Excerpted text:
Cameroonian architect and United Nations diplomat (born 1968)

Lazare Eloundou Assomo (born 1968) is a Cameroonian architect and heritage advisor, who, in 2021, was the first African to be appointed head of UNESCO's World Heritage Centre.

== Career ==
Assomo graduated from the Grenoble School of Architecture in 1996 and worked as a researcher there at the Centre for Earthen Construction. Early project he worked on were praised by Nelson Mandela for their community-centred approaches. He joined UNESCO in 2003 and worked on the implementation of the African World Heritage Fund, and the World Heritage Earthen Architecture Program.

What you will do:
A - List every year mentioned in the text about Lazare Eloundou Assomo, in the order each first appears.
B - Write a continuation of the text about Lazare Eloundou Assomo, beginning after its final sentence.
The material after this text has nothing to do with it.

Stored items from a collection

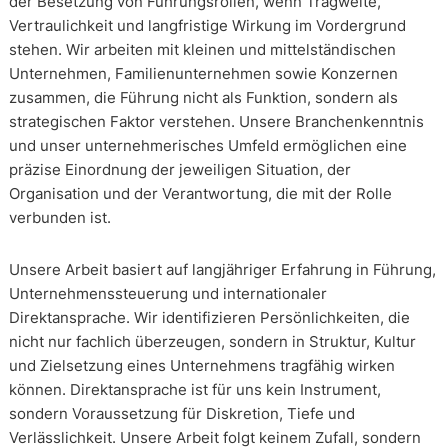
der Besetzung von Führungsrollen, wenn Tragweite,
Vertraulichkeit und langfristige Wirkung im Vordergrund
stehen. Wir arbeiten mit kleinen und mittelständischen
Unternehmen, Familienunternehmen sowie Konzernen
zusammen, die Führung nicht als Funktion, sondern als
strategischen Faktor verstehen. Unsere Branchenkenntnis
und unser unternehmerisches Umfeld ermöglichen eine
präzise Einordnung der jeweiligen Situation, der
Organisation und der Verantwortung, die mit der Rolle
verbunden ist.
Unsere Arbeit basiert auf langjähriger Erfahrung in Führung,
Unternehmenssteuerung und internationaler
Direktansprache. Wir identifizieren Persönlichkeiten, die
nicht nur fachlich überzeugen, sondern in Struktur, Kultur
und Zielsetzung eines Unternehmens tragfähig wirken
können. Direktansprache ist für uns kein Instrument,
sondern Voraussetzung für Diskretion, Tiefe und
Verlässlichkeit. Unsere Arbeit folgt keinem Zufall, sondern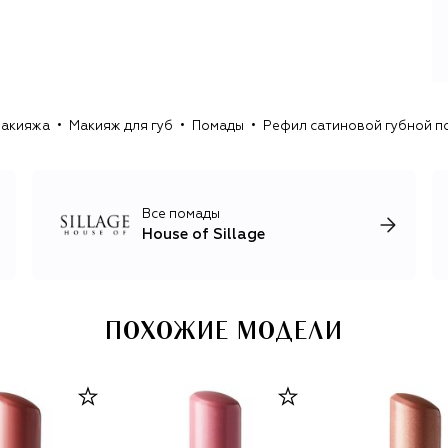
Затем история обретает визуальное воплощение.
Упаковка в бренде играет настолько же важную роль,
как и сам аромат, создавая эмоциональный опыт через
коллекционирование и визуальное наслаждение.
У каждого лимитированного издания есть порядковый
макияжа
Макияж для губ
Помады
Рефил сатиновой губной пом
номер, а флакон украшает россыпь кристаллов
Swarovski и небольшая статуэтка, олицетворяющая
настроение аромата. Например, на крышке
романтичного аромата Love is in the air поселились
целующиеся голуби, у томной композиции Emerald Reign
Все помады
– белый тигр, а флакон Holiday, выпущенного к Новому
House of Sillage
году, венчает изображение Рокфеллер-центра.
ПОХОЖИЕ МОДЕЛИ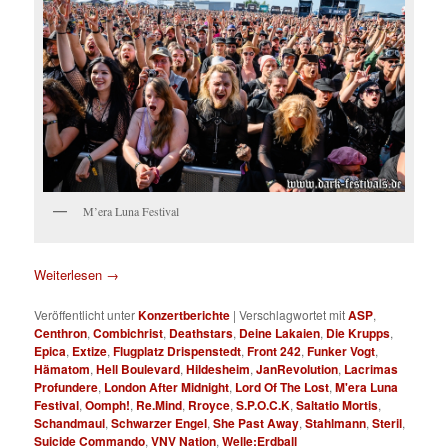
M’era Luna Festival
Weiterlesen
→
Veröffentlicht unter
Konzertberichte
|
Verschlagwortet mit
ASP
,
Centhron
,
Combichrist
,
Deathstars
,
Deine Lakaien
,
Die Krupps
,
Epica
,
Extize
,
Flugplatz Drispenstedt
,
Front 242
,
Funker Vogt
,
Hämatom
,
Hell Boulevard
,
Hildesheim
,
JanRevolution
,
Lacrimas
Profundere
,
London After Midnight
,
Lord Of The Lost
,
M'era Luna
Festival
,
Oomph!
,
Re.Mind
,
Rroyce
,
S.P.O.C.K
,
Saltatio Mortis
,
Schandmaul
,
Schwarzer Engel
,
She Past Away
,
Stahlmann
,
Steril
,
Suicide Commando
,
VNV Nation
,
Welle:Erdball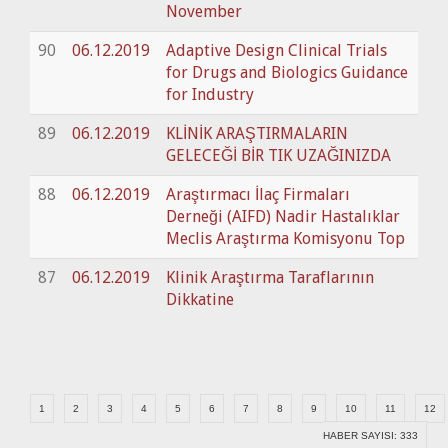
November
90
06.12.2019
Adaptive Design Clinical Trials
for Drugs and Biologics Guidance
for Industry
89
06.12.2019
KLİNİK ARAŞTIRMALARIN
GELECEĞİ BİR TIK UZAĞINIZDA
88
06.12.2019
Araştırmacı İlaç Firmaları
Derneği (AIFD) Nadir Hastalıklar
Meclis Araştırma Komisyonu Top
87
06.12.2019
Klinik Araştırma Taraflarının
Dikkatine
1
2
3
4
5
6
7
8
9
10
11
12
HABER SAYISI: 333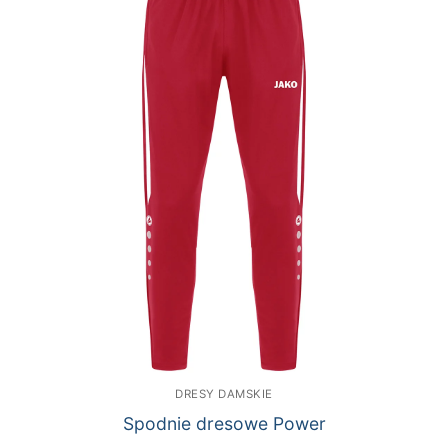
DRESY DAMSKIE
Spodnie dresowe Power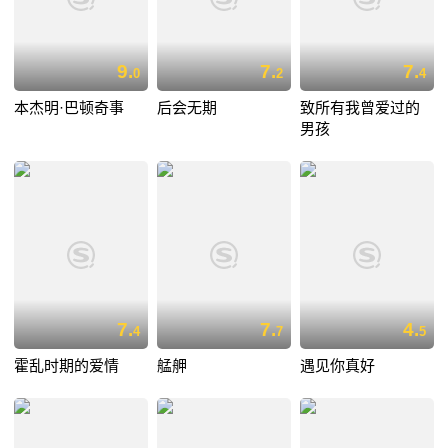
9.
7.
7.
0
2
4
本杰明·巴顿奇事
后会无期
致所有我曾爱过的
男孩
7.
7.
4.
4
7
5
霍乱时期的爱情
艋舺
遇见你真好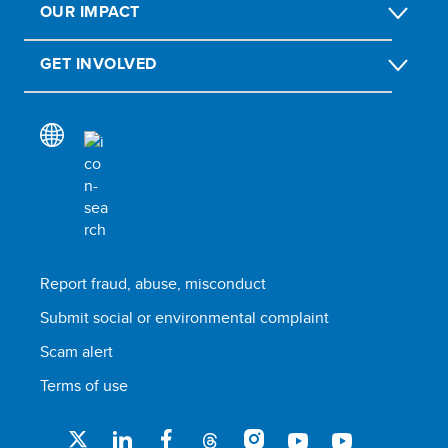
OUR IMPACT
GET INVOLVED
Report fraud, abuse, misconduct
Submit social or environmental complaint
Scam alert
Terms of use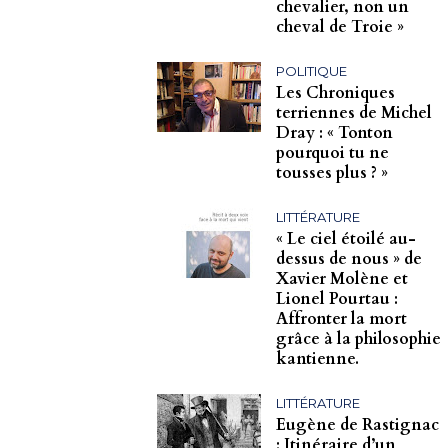
chevalier, non un
cheval de Troie »
POLITIQUE
Les Chroniques
terriennes de Michel
Dray : « Tonton
pourquoi tu ne
tousses plus ? »
LITTÉRATURE
« Le ciel étoilé au-
dessus de nous » de
Xavier Molène et
Lionel Pourtau :
Affronter la mort
grâce à la philosophie
kantienne.
LITTÉRATURE
Eugène de Rastignac
: Itinéraire d’un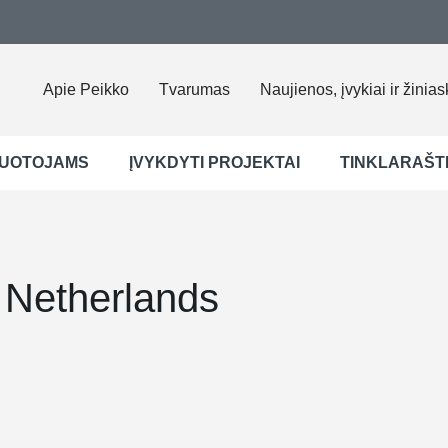
Apie Peikko
Tvarumas
Naujienos, įvykiai ir žinias
UOTOJAMS
ĮVYKDYTI PROJEKTAI
TINKLARAŠT
 Netherlands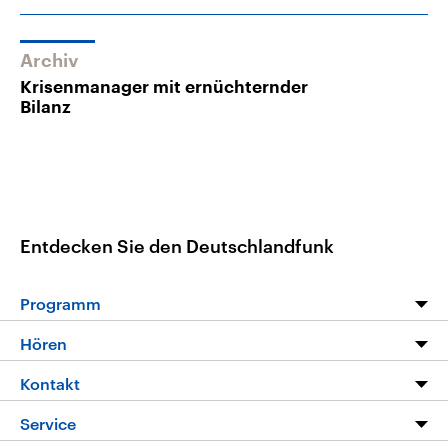
Archiv
Krisenmanager mit ernüchternder
Bilanz
Entdecken Sie den Deutschlandfunk
Programm
Programm
Hören
Alle Sendungen
Livestream
Kontakt
Die Nachrichten
Audios
Hörerservice
Service
Nachrichtenleicht
Podcasts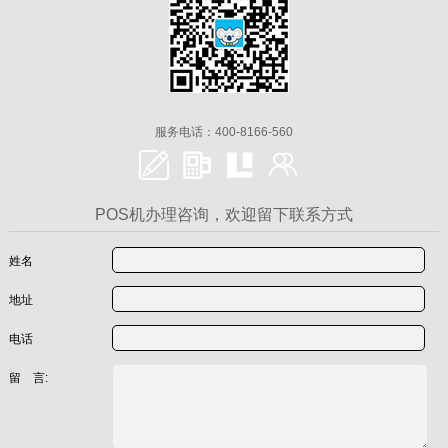
服务电话：400-8166-560
POS机办理咨询，欢迎留下联系方式
姓名
地址
电话
留 言: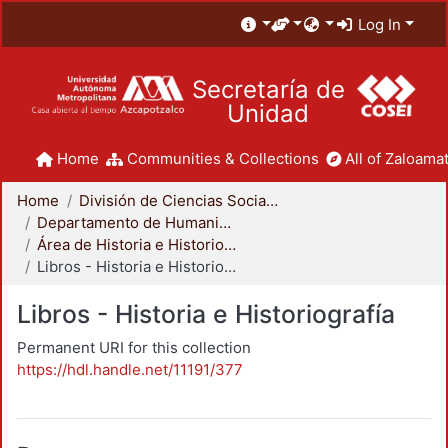
Log In
Secretaría de
Unidad
Home
Communities & Collections
All of Zaloamat
Home
División de Ciencias Sociales y Humanidades
Departamento de Humanidades
Área de Historia e Historiografía
Libros - Historia e Historiografía
Libros - Historia e Historiografía
Permanent URI for this collection
https://hdl.handle.net/11191/377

Answers to the problems:
A - 1968, 2021, 1996, 2003

B -
From 2008 to 2013, he led the Africa Unit of World Heritage Centre, and from there joined UNESCO's Bamako office, and in 2014 was appointed to lead its Mali office. He worked on the reconstruction of mausoleums in Timbuktu that were destroyed by al-Qaeda. In 2016 he returned to the World Heritage Centre as Deputy Director of the Heritage Division, before being appointed in 2018 Director of Culture and Emergencies.

In December 2021, he was appointed Head of the World Heritage Centre by Audrey Azoulay, replacing Mechtild Rössler. He is the centre's fifth director and the first African to hold the position. He has been outspoken on the subject of the study of "colonial heritage" in Africa.